My immersion in the literature of The Well-Tempered Clavier

I’ve interrupted my Yukio Mishima binge for good reason. Steeped as I am in the Well-Tempered Clavier, I’ve come to know some of essential contemporary texts on Bach’s process, his reaction and interaction with the cultural trends of his time, and specific analysis devoted to the WTC.
Laurence Dreyfus’ excellent Bach And The Patterns Of Invention presents a very compelling and conceivable portrait, through analysis of various works, of the nuts and bolts of the composer’s creative process.
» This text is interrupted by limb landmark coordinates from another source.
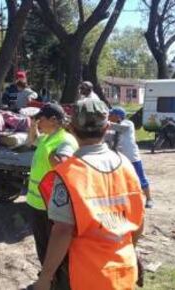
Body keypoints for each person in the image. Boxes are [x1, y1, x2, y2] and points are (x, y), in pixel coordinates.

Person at [33, 98, 145, 290]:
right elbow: (139, 221)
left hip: (84, 275)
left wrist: (46, 276)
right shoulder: (126, 165)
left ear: (71, 129)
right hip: (122, 269)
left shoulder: (69, 173)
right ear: (108, 126)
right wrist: (131, 252)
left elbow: (62, 231)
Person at [26, 103, 78, 288]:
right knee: (42, 248)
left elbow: (65, 166)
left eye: (41, 119)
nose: (38, 121)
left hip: (50, 207)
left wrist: (54, 158)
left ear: (54, 120)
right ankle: (48, 280)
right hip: (35, 203)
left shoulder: (66, 140)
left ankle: (59, 283)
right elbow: (31, 141)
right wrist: (33, 127)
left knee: (55, 251)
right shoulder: (48, 138)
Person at [109, 106, 154, 208]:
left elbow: (118, 127)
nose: (109, 116)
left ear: (117, 116)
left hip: (132, 157)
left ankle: (149, 199)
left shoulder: (128, 124)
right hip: (119, 158)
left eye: (111, 115)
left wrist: (103, 124)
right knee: (119, 179)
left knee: (140, 178)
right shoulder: (112, 128)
“A simple point suggests that a heirarchy of logical processes existed. If a passage was to be transformed several times during the course of a piece, Bach must have planned at least some of its transformations in advance; if not, how would he know if they would succeed? Thus, while there is no reason to suppose that Bach necessarily composed a piece in the order in which it finally proceeds, there is every reason to suppose that he composed some of it out of order. Consider, for example, instances of double counterpoint in which two themes are inverted at the octave: the composer must have contemplated the voice-exchange. To believe otherwise would mean that Bach arrived midway in the composition of a double fugue, inverted the two themes, and then congratulated himself on his good fortune that the themes inverted flawlessly. Common sense argues against this scenario, as does the testimony of Emanuel Bach, who writes that ‘when [Bach] listened to a rich and many-voiced fugue, he could soon say, after the first entries of the subjects, what contrapuntal devices it would be ossible to apply, and which of them the composer by rights ought to apply, and on such occasions, when I was standing next to him, and he had voiced his surmises to me, he would joyfully nudge me when his expectations were fulfilled.'”
A playful nudge in the ribs across the centuries from the King of Counterpoint.
Both Dreyfus and David Yearsley in his estimable Bach And The Meanings Of Counterpoint further elucidate the potential unspoken musical narrative Bach’s work may have been intended as protest or dissent, as Dreyfus puts it, composing ‘against the grain’, of the prevailing and musically regressive tastes of his time, a mid-18th Century Stalinist proscription against ‘formalism’ in favor of lighter fare. Learned counterpoint was too demanding, too unnatural, too old.
True, Bach oftentimes wrought his work, shown as rife in the excellent and essential commentaries on each by David Ledbetter in his seminal Bach’s Well-Tempered Clavier: The 38 Preludes And Fugues, in terms of their specific musico-historical templates (multi-various, to my surprise). J.S. Bach, from the ingots of traditional motives and subjects, acting, as Stravinsky in his own time, as a synthesist, taking humble and doddering materials and remaking them,sometimes ironically, sometimes radically, always illuminatively, into the best they could be, through his own unsurpassed ingenuity. Even among his detractors, learned counterpoint had been brought to its apex by this man; there was nowhere further or better to go.
In my daily work, the Ledbetter volume is always by my side. I’m similarly assisted by the Groocock volume, focused purely on the Fugues of the 48. I especially like his graphs of each Fugue (his volume takes some time to get used to its organizational sense, divided into chapters of 3 Voices, 4 Voices w/Stretto, etc.; rather unnecessarily obtuse) and invaluable structural insights.
If I had to choose only one to recommend, I’d have to go with the Ledbetter. But they’re all great and I’m happy to have immersed myself in this material so thoroughly and passionately advocated.